Each of these steps are ordered to allow me to start with basic steps and build onto each step, in what appears to me to be a progressive order from simple tasks to the more complex tasks. I hope.
Quote: Ok.. well I am using Bloodshed C++, with Rededit for resource files, and MingW compiler (came with Bloodshed). I think Allegro is for DJGPP, I've heard of SDL in passing (am looking the site over more carefully now), and have never heard of SFML..

Most people around here recommend either Code::Blocks or MSVC++ since Dev-C++ is no longer supported or actively developed. The 2D libraries that I listed can be used with Dev-C++, Code::Blocks, or MSVC++.

I would recommend SDL since that is what I use. I also use Code::Blocks.
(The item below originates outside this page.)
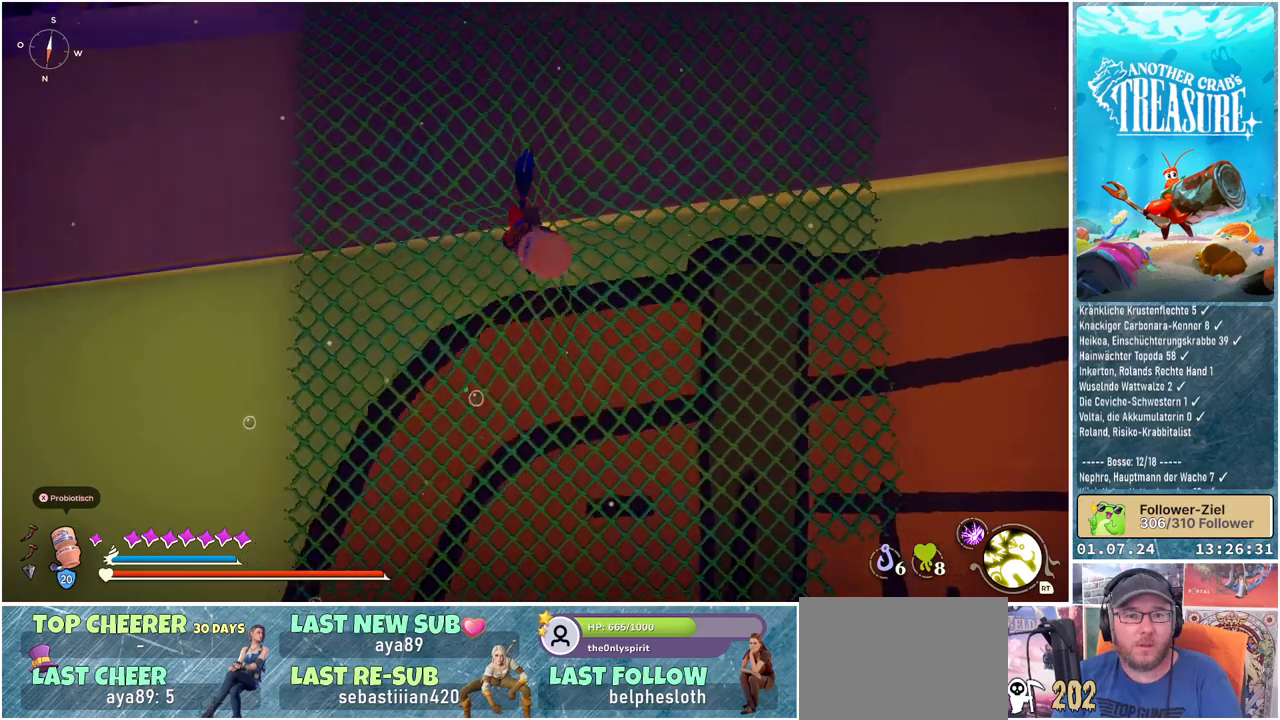
{"buttons": [], "left_stick": "up", "right_stick": "center", "events": []}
In any case if you decide to go the SDL route there is an awesome site for tutorials and how to set it up under pretty much any IDE: Lazy Foo Tutorials. Lesson #1 tells you how to set it up.
Quote: And, again it is important to me to see this dream become a reality, so while I can code much of the non-graphical parts, would it be worth my time to try to document all the features and make an account on source forge or some other site to attract other programmers to help? Or would it be better to just put the idea back onto the back burner, to sit another two or three years while I try to get the experience needed?

I don't know the answer to yr question. I think the best way to get help is to get the project going and establish that you are committed to it. Then more people may be willing to join the cause. Also, there is a help wanted forum here that you can solicit help.
Quote:I am thinking of just trying to do this project step by step

That is definitely the way to go. To give you a basic example: for one of my early projects I wanted to make donkey kong. First, I just blitted the background. Then I blitted mario to the screen. Then I acquired user input to move mario, then I animated mario, etc, etc. The basic gist is to keep building with small blocks, adding more features and content and functionality.

Also, have you read the Isometric & tile-based game resources for gameDev? If not you should check them out: go up top to resources, then click articles. Scroll to isometric. There is some good info there.
Quote:Original post by Aakanaar
If the proper use is as it used to be, which is to blit an alpha mask to the surface first, then blit the image, then when reading the file and creating the image objects in the memory, I would just use the RGB values to create the image and the A to create the alpha mask as a separate image. (Note that this has once again doubled the number of images needed for an object.)


There are very few, if any, modern graphics APIs that still require the old-fashioned method of mask-AND-background, image-OR-background.

If you use D3D or OGL (or any API that uses these under the hood), you'll have hardware support for per-pixel alphablending. Even GDI has support for per-pixel alpha now.

In terms of your custom file format, all sounds perfectly plausible to me. I use a similar system for creating my sprite files - the format supports having multiple images in a single file, stored as RGBA bytes - and has worked out well.